Wat is het?
De Balint-methode is oorspronkelijk ontwikkeld door de Hongaarse psychiater Michael Balint om artsen te helpen een betere relatie op te bouwen met hun patiënten. In intervisiecontext helpt deze methode deelnemers om dieper te kijken naar de interactie en de emotionele lading in een casus. Centraal staat het verkennen van de relatie tussen de inbrenger en de andere betrokkene in de situatie. De methode is bijzonder geschikt voor situaties waarin er veel emotionele betrokkenheid is of waarin de relatie tussen personen complex en beladen is.
Stappenplan
1. Casussen verzamelen (5 min.)
Aan het begin van de sessie wordt geïnventariseerd wie een praktijkgeval wil inbrengen en welke intervisievraag daarbij hoort. Bij de Balint-methode gaat het meestal om een situatie waarin de relatie tussen personen centraal staat en waar sprake is van emotionele betrokkenheid of spanning. Dat kan gaan over een collega, coachee, medewerker, trainee of andere betrokkene, maar niet over een puur technisch of feitelijk probleem. Bijvoorbeeld over een onderlinge samenwerking, vertrouwenskwesties, conflicten of communicatiepatronen.

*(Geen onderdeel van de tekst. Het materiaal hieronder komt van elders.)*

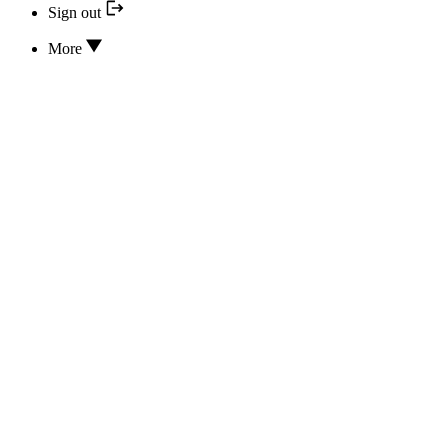
Sign out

2. Leervraag kiezen (5 min.)
De groep besluit met welke situatie gewerkt wordt. Daarbij wordt gekeken of de casus voldoende diepgang heeft op het vlak van relaties en emoties. De keuze kan gemaakt worden via stemming, op basis van urgentie of door af te spreken wie aan de beurt is. Een puur feitelijke of technische vraag wordt niet gekozen.

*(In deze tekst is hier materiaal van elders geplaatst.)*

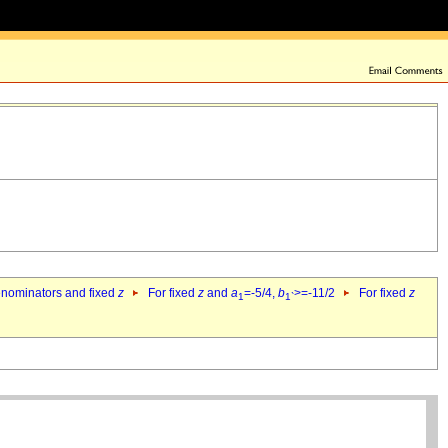
denominators and fixed
z
For fixed
z
and
a
=-5/4,
b
>=-11/2
For fixed
z
1
1`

3. Vraag verduidelijken (10 min.)
De inbrenger licht de situatie toe, inclusief de gevoelens die het oproept en de relatie tot de ander in het verhaal. De deelnemers luisteren aandachtig en letten zowel op de inhoud als op de emotionele lading en mogelijke onderliggende drijfveren (onderstroom).

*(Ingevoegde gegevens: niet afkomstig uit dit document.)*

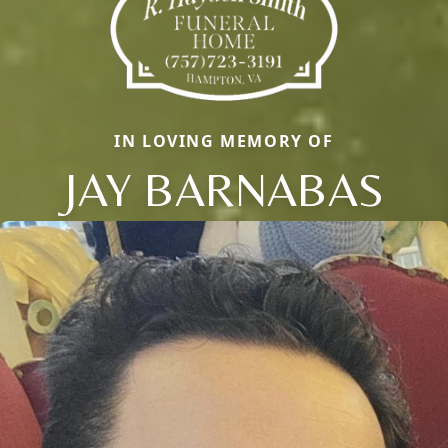
IN LOVING MEMORY OF
JAY BARNABAS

4. Eerste associaties (5 min.)
Iedere deelnemer noteert kort welke beelden, gedachten of gevoelens de case bij hem of haar oproept. Hierbij gaat het vooral om eerste indrukken over de relatie en emotionele dynamiek, nog voordat er een verdiepende analyse plaatsvindt. Deze associaties worden eerst individueel genoteerd en nog niet gedeeld zodat persoonlijke aannames herkend kunnen worden en daarna met een open blik naar het verhaal bekeken kan worden.
5. Verdere informatie ophalen (10 min.)
De groepsleden stellen gerichte vragen om meer context en inzicht te krijgen, passend bij de oorspronkelijke vraag van de inbrenger. Vragen gaan vooral over hoe de relatie werd ervaren, welke emoties zichtbaar waren bij beide partijen en hoe interacties verliepen.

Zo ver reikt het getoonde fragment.